*PROBLEM TO WORK ON*
Your answer is the lines below, exactly, from the one that contains "slice. Position 50" through the one that contains "Histologic diagnosis: Glioblastoma.", both included.

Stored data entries
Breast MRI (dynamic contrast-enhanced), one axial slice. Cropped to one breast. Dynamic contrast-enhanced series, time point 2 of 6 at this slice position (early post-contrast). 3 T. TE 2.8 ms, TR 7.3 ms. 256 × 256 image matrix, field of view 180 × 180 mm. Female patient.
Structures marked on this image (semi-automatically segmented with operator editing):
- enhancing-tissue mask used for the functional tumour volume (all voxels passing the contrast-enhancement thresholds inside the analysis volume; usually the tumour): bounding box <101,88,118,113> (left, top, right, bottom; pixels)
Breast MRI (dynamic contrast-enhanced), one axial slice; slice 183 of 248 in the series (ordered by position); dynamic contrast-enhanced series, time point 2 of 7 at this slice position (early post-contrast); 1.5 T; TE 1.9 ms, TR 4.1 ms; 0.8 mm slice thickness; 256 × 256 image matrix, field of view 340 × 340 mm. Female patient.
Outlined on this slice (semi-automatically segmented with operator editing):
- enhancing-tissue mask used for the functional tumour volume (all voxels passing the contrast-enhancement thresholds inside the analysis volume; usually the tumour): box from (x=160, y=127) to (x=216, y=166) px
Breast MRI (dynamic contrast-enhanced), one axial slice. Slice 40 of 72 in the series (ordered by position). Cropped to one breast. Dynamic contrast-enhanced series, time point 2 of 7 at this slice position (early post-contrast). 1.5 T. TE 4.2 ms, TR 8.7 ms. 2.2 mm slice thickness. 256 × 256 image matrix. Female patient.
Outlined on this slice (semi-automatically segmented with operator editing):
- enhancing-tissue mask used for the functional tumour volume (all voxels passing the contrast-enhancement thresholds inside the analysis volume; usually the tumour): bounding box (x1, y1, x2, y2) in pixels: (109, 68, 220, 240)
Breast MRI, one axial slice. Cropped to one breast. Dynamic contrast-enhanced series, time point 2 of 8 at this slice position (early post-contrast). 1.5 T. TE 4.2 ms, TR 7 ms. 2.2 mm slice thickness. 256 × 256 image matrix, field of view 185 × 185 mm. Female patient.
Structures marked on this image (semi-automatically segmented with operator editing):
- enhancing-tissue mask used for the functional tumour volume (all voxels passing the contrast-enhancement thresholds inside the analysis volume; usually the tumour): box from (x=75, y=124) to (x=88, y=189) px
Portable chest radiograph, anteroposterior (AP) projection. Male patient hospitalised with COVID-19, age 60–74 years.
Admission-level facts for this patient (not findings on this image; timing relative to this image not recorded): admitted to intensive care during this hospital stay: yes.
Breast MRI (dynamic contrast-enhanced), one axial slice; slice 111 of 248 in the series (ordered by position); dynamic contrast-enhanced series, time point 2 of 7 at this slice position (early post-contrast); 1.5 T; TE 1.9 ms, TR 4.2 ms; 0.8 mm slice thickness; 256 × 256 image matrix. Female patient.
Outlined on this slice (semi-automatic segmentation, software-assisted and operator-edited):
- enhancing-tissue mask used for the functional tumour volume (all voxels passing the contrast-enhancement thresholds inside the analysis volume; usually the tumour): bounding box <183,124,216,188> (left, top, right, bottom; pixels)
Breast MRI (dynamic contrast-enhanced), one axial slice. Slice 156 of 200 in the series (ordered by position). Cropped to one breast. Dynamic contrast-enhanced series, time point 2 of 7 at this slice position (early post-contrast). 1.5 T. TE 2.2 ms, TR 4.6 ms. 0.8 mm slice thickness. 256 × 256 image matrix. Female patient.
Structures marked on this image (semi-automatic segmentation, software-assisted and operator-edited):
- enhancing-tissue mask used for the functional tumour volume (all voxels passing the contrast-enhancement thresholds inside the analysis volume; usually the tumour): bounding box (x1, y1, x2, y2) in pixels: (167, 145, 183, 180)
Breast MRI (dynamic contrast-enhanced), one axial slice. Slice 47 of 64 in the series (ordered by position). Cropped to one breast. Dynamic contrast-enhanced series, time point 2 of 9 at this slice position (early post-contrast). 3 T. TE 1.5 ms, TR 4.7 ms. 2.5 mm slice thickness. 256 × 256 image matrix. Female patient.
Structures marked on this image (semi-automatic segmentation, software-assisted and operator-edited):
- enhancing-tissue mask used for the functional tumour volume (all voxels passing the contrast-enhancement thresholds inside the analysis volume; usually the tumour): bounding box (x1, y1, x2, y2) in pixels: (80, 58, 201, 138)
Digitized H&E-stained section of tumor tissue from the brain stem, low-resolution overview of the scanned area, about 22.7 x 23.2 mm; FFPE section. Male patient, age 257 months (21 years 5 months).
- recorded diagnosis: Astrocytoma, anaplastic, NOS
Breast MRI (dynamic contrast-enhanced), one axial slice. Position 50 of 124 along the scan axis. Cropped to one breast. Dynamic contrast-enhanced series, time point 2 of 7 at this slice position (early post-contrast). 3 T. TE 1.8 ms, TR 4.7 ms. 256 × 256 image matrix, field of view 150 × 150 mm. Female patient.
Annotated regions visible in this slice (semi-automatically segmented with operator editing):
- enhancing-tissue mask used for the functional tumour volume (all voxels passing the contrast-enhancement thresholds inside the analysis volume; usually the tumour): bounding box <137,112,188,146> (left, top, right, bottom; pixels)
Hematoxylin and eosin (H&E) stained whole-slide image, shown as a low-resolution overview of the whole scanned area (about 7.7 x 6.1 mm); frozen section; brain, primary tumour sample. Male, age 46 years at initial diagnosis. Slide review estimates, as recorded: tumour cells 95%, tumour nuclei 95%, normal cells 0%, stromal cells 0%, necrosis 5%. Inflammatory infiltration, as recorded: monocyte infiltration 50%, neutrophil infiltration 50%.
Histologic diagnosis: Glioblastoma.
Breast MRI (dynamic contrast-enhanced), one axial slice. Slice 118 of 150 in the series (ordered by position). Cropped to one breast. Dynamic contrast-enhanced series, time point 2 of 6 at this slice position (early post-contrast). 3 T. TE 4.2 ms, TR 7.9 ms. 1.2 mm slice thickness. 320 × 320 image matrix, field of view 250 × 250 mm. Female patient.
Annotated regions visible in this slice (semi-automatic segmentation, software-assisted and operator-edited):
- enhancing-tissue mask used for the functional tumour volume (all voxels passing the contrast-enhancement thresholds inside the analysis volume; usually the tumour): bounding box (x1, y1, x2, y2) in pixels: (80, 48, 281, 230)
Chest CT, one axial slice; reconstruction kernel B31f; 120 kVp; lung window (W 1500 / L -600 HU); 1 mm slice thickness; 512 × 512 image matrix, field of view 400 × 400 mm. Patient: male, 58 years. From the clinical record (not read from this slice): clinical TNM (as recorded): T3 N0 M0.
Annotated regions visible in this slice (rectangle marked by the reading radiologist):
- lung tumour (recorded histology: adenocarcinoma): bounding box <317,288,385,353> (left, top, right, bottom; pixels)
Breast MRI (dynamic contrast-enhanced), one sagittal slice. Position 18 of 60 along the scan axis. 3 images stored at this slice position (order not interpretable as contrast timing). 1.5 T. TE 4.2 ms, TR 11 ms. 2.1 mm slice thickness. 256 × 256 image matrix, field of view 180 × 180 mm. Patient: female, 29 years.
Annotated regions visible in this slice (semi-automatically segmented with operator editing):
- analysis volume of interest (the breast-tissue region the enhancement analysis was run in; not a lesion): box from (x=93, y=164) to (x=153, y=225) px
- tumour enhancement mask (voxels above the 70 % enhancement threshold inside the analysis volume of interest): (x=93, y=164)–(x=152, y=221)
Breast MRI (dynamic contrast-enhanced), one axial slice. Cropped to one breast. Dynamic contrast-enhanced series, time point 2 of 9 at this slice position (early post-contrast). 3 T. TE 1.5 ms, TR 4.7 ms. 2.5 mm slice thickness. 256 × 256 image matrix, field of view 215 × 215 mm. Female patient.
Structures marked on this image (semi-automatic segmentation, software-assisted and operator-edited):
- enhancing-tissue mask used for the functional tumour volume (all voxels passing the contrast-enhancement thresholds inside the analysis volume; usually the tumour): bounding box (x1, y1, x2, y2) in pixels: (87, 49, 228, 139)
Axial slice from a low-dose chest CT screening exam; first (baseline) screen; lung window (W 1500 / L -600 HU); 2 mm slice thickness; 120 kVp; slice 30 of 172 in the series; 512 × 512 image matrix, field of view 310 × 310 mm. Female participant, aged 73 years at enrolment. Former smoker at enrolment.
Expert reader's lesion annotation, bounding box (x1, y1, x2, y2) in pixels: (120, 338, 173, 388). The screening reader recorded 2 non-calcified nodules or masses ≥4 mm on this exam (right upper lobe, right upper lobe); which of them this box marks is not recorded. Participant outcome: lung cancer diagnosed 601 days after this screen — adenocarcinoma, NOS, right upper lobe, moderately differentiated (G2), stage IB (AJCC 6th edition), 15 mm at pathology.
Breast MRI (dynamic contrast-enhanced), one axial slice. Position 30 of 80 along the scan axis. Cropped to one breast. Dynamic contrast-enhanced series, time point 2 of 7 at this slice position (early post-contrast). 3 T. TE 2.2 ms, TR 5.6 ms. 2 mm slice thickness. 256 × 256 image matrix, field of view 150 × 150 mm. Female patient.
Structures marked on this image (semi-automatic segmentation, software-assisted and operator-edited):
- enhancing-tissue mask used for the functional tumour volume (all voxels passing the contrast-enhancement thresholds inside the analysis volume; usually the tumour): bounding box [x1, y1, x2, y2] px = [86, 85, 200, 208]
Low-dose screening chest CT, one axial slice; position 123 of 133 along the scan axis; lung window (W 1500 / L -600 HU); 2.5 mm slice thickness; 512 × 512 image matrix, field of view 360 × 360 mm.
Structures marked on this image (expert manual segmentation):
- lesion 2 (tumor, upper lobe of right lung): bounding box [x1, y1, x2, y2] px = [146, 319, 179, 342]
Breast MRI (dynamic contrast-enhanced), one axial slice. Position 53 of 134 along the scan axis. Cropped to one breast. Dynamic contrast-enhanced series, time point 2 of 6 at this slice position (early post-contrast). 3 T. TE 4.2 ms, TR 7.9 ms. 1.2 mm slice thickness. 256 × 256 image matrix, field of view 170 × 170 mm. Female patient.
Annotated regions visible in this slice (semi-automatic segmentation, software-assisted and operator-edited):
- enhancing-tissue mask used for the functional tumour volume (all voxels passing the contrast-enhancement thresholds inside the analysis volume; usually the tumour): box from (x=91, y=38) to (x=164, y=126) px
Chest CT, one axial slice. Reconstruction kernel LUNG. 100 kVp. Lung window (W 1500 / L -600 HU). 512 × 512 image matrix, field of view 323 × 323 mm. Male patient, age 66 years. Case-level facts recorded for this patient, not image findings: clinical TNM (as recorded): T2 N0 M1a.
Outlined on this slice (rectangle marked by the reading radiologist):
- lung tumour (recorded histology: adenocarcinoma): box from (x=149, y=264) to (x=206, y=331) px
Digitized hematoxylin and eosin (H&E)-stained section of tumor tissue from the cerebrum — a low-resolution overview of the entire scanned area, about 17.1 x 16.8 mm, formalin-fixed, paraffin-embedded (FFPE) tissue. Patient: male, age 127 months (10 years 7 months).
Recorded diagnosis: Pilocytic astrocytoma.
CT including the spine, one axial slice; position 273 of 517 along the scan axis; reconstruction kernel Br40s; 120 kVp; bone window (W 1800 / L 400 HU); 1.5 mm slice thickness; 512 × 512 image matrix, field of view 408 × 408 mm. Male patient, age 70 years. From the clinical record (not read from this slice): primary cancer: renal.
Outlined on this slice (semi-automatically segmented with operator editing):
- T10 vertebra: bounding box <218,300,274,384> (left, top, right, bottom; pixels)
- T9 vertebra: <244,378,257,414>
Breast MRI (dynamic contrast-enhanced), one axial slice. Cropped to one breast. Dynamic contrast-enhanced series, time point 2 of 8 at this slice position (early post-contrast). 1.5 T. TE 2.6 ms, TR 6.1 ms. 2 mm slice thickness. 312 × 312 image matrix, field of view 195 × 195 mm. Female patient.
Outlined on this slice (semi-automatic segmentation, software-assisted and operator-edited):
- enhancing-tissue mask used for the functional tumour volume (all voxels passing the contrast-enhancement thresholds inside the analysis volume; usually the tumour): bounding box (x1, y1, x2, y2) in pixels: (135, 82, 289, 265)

*THE ANSWER*
Breast MRI (dynamic contrast-enhanced), one axial slice. Position 50 of 124 along the scan axis. Cropped to one breast. Dynamic contrast-enhanced series, time point 2 of 7 at this slice position (early post-contrast). 3 T. TE 1.8 ms, TR 4.7 ms. 256 × 256 image matrix, field of view 150 × 150 mm. Female patient.
Annotated regions visible in this slice (semi-automatically segmented with operator editing):
- enhancing-tissue mask used for the functional tumour volume (all voxels passing the contrast-enhancement thresholds inside the analysis volume; usually the tumour): bounding box <137,112,188,146> (left, top, right, bottom; pixels)
Hematoxylin and eosin (H&E) stained whole-slide image, shown as a low-resolution overview of the whole scanned area (about 7.7 x 6.1 mm); frozen section; brain, primary tumour sample. Male, age 46 years at initial diagnosis. Slide review estimates, as recorded: tumour cells 95%, tumour nuclei 95%, normal cells 0%, stromal cells 0%, necrosis 5%. Inflammatory infiltration, as recorded: monocyte infiltration 50%, neutrophil infiltration 50%.
Histologic diagnosis: Glioblastoma.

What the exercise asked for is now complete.